- SOURCE TEXT
A script to generate a mock survey overview csv file based on the following:

Survey overview file

Columns: 

Question identifier (“Question_ID”)

Question text (“Question_Text”)

Response option text (“Response_Option”)

Response option numerical mapping (“Response_Value”)


What ADICO Component this question identifies (Attibute, Aim, Condition, Deontic) (“ADICO_Category”)

Rows: a row for each response option. E.g. if a question can be answered with any integer between one and five then that question takes up five rows.



Structure the survey to cover necessary ADICO elements:

Attributes: set of questions to distinguish relevant demographics

Aims: Questions about actions they have performed, intend to perform, changes they made, and beliefs they hold. It depends on the institutional analyst designing the survey, what behaviour they are analysing, norms and shared strategies are all about 
what social and external factors drive behaviour.  

Conditions: Questions about relevant factors that impact responders behaviour. The Institutional Analyst can follow aim questions up with condition questions asking whether particular factors influenced their behaviour. E.g. “Did you perform this action due to this factor?” or “Would you perform this action if this factor applied?”. Questions can also be open and ask the responder to identify which factors influenced their behaviour regarding this aim. The more tangible the factor is the more interesting e.g. receiving a subsidy for it, their neighbour did it,  their wage is above a threshold, they saw an advertisement for it, etc. 

Deontic: Each aim question could be paired with a deontic follow-up question such as: “Do you feel obligated to perform this action” (must), “Do your peers expect you to perform this action” (must), “Are you not allowed to perform this action?” (may not), or “Why did you not perform this action?” (may not/must not). These questions identify the social aspect of the actions.  
 

Usually, the goal of an institutional analyst is to explore human behaviour, what factors impact it and inform policy decisions. E.g. if a condition clearly influences behaviour, the condition can be used.

Saved items

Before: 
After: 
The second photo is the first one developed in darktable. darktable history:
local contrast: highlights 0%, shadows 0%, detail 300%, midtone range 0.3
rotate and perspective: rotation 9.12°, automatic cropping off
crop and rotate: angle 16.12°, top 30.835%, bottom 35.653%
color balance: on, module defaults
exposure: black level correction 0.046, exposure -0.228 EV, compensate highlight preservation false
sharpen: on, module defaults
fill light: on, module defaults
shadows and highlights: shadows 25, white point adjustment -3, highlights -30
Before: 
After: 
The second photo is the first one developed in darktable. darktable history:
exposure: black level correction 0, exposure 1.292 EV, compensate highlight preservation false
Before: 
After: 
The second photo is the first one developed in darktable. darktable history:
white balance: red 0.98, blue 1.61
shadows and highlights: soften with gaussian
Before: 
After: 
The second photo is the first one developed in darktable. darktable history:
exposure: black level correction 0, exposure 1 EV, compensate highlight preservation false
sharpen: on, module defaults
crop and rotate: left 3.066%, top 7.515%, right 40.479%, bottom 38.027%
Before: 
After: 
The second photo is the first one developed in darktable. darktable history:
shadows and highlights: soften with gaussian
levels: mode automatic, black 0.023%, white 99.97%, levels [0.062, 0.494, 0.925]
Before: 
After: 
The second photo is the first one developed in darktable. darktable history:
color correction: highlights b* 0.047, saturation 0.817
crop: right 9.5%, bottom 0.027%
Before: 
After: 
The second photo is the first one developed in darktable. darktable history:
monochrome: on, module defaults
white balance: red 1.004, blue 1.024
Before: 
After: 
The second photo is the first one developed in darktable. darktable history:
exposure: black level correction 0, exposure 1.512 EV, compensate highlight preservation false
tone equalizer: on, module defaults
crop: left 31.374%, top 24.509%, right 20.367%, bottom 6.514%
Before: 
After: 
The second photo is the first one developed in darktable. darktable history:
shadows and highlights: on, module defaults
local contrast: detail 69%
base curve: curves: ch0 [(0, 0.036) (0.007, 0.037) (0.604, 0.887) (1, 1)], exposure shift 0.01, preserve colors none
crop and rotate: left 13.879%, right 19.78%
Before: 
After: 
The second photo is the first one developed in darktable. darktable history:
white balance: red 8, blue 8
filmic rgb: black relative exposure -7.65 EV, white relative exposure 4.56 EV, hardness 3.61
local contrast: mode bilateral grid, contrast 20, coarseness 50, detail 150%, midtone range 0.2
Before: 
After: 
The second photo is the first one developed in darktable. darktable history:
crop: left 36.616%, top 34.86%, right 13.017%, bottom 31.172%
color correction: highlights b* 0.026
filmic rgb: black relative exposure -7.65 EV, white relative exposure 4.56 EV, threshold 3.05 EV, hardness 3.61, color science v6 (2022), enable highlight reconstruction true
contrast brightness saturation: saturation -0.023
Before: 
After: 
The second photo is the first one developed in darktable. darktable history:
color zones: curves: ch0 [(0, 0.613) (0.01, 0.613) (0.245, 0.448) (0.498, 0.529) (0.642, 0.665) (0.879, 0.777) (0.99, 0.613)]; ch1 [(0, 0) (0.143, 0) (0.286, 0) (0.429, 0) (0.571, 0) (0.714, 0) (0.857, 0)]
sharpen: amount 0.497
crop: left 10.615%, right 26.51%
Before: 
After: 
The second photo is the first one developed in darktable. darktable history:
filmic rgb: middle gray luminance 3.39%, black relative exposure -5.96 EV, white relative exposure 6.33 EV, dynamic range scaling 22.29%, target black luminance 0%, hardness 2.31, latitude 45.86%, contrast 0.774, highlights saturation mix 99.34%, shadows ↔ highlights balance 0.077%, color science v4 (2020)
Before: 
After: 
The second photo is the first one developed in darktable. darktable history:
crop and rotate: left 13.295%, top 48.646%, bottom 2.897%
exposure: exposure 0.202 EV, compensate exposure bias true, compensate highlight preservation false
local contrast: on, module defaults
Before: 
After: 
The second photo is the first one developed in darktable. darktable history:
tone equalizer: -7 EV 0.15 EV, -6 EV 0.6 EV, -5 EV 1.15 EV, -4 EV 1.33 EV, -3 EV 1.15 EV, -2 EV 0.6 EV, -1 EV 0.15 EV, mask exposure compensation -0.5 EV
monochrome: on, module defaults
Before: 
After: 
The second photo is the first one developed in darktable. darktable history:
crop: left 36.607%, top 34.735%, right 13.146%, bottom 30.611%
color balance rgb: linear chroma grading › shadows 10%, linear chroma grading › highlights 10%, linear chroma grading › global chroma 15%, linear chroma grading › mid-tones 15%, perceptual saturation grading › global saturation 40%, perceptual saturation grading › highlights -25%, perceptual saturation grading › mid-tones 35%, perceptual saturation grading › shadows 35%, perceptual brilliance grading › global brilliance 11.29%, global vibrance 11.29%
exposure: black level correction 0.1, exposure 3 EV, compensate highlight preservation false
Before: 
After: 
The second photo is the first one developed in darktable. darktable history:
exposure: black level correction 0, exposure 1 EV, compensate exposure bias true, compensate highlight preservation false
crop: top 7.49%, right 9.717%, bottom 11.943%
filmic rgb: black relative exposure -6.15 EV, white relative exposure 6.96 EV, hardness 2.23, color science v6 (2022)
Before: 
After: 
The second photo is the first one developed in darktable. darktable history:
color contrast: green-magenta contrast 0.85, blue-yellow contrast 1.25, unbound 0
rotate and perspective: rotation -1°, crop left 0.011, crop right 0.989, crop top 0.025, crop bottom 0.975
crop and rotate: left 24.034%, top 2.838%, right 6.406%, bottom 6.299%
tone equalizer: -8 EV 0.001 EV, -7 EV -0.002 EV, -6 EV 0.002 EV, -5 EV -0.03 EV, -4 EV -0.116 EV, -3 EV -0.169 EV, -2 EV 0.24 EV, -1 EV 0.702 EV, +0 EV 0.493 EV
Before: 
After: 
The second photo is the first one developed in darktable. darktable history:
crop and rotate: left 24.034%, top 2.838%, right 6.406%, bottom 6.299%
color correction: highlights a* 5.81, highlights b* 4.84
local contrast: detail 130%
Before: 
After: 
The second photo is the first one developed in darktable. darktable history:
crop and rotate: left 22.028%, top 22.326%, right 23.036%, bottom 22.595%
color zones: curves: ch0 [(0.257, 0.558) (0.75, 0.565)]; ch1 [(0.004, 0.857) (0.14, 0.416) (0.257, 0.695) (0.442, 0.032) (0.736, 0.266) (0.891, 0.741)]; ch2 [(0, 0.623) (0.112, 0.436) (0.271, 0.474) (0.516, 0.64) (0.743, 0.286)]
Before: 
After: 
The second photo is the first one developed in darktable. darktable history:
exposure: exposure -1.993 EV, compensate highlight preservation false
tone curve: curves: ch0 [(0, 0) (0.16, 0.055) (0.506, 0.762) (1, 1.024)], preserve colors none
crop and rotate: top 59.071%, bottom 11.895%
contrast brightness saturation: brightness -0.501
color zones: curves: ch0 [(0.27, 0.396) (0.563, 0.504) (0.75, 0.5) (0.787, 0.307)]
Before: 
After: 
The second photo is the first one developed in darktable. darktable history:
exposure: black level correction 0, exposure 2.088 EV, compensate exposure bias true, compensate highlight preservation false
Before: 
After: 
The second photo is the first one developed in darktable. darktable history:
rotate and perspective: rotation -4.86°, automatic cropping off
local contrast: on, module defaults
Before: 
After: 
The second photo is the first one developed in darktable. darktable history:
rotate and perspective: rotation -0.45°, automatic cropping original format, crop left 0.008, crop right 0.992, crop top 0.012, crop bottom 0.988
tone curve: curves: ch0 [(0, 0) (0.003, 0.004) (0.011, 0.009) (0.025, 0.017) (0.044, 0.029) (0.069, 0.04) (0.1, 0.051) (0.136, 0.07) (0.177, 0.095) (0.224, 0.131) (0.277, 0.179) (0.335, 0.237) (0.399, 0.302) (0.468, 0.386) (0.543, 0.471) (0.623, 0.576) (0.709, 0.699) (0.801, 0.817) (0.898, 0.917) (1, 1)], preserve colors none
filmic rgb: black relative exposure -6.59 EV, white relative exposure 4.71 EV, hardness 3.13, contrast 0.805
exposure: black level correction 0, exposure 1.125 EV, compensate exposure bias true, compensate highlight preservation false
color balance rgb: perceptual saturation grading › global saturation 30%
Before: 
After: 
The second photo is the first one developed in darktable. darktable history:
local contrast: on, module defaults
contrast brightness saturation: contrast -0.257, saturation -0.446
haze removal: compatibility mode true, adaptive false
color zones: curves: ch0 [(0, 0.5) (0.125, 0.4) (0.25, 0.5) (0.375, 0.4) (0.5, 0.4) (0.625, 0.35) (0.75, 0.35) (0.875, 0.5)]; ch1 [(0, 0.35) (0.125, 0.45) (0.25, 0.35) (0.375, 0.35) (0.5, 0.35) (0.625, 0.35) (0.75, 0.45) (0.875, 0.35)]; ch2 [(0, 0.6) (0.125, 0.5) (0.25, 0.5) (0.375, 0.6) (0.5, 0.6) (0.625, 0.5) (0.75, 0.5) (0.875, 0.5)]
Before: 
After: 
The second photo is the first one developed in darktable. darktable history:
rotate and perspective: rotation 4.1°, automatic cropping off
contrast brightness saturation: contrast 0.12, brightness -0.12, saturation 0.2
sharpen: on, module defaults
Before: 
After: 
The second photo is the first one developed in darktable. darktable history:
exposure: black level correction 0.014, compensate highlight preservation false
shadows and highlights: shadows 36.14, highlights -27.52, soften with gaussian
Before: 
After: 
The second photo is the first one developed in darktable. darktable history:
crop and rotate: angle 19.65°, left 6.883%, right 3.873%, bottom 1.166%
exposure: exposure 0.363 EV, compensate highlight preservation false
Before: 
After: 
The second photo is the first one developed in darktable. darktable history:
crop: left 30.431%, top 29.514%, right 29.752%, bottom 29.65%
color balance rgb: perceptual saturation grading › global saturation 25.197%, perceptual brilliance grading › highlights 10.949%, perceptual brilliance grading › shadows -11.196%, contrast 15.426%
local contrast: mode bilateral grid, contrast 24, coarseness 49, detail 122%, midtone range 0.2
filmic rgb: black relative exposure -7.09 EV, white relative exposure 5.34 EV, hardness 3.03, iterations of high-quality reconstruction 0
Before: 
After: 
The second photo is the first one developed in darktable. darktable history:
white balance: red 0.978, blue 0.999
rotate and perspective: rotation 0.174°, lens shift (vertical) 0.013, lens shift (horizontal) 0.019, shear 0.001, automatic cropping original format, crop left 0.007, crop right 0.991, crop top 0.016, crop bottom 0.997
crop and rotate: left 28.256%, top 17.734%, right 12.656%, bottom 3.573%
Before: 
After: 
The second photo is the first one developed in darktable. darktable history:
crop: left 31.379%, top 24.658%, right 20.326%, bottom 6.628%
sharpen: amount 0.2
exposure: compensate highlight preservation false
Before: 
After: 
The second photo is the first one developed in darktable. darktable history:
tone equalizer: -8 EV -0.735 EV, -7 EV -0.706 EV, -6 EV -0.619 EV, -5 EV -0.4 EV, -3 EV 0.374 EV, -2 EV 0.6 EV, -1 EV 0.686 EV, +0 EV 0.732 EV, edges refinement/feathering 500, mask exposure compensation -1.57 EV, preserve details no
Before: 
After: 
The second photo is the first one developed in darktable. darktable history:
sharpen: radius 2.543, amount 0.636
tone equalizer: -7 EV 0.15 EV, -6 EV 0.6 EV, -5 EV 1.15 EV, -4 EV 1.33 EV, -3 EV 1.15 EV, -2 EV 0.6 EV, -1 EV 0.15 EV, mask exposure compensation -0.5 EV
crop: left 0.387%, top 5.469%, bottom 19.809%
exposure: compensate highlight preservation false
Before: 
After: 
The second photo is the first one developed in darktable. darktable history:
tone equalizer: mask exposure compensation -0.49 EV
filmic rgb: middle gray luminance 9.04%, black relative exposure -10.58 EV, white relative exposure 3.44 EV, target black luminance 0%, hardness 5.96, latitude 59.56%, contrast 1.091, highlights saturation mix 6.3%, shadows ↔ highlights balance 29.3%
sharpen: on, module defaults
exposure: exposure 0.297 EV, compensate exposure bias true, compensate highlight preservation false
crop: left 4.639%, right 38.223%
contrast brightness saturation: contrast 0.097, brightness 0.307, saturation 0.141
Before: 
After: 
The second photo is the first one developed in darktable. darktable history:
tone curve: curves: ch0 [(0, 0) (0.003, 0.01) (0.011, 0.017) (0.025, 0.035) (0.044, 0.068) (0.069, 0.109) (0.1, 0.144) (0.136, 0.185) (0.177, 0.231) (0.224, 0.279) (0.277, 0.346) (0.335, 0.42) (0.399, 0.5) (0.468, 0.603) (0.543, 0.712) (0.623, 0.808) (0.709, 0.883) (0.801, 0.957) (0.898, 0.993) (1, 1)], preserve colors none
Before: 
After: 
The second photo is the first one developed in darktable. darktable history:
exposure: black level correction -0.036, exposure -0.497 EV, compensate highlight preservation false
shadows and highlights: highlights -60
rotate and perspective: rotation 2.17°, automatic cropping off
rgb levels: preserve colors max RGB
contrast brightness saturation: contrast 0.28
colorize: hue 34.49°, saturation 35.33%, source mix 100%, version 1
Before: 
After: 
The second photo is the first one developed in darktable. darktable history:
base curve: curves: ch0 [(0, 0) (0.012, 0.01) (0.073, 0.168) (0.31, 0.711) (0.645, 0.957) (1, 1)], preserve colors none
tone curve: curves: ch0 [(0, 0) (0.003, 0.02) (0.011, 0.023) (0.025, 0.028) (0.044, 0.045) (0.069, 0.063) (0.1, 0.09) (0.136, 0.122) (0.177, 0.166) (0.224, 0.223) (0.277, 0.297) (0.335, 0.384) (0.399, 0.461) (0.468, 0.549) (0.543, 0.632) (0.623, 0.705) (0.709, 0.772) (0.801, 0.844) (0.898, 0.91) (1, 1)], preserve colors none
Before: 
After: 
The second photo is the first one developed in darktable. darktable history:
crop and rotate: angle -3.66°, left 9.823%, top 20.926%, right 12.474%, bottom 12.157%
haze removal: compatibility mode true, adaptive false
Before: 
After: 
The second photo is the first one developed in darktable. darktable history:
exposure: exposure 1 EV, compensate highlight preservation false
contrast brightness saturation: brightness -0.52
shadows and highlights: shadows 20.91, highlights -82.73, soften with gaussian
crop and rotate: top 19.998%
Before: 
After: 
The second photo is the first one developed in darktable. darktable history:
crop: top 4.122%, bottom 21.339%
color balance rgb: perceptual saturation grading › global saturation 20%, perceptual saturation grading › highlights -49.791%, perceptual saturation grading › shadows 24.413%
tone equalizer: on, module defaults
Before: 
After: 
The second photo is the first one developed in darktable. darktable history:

- EXERCISE INSTRUCTIONS
[A] Output the passage of the survey specification starting at "Usually, the goal" and ending at "can be used.".
[B] Answer these questions from the survey specification:
(i) What column name is given for the response option numerical mapping?
(ii) How many rows does a question answerable with any integer between one and five take up?
(iii) Which deontic label is attached to the follow-up "Are you not allowed to perform this action?"
The listing has no connection to the survey specification.

- RESPONSES
[A]
Usually, the goal of an institutional analyst is to explore human behaviour, what factors impact it and inform policy decisions. E.g. if a condition clearly influences behaviour, the condition can be used.

[B]
(i) "Response_Value"
(ii) Five rows
(iii) "may not"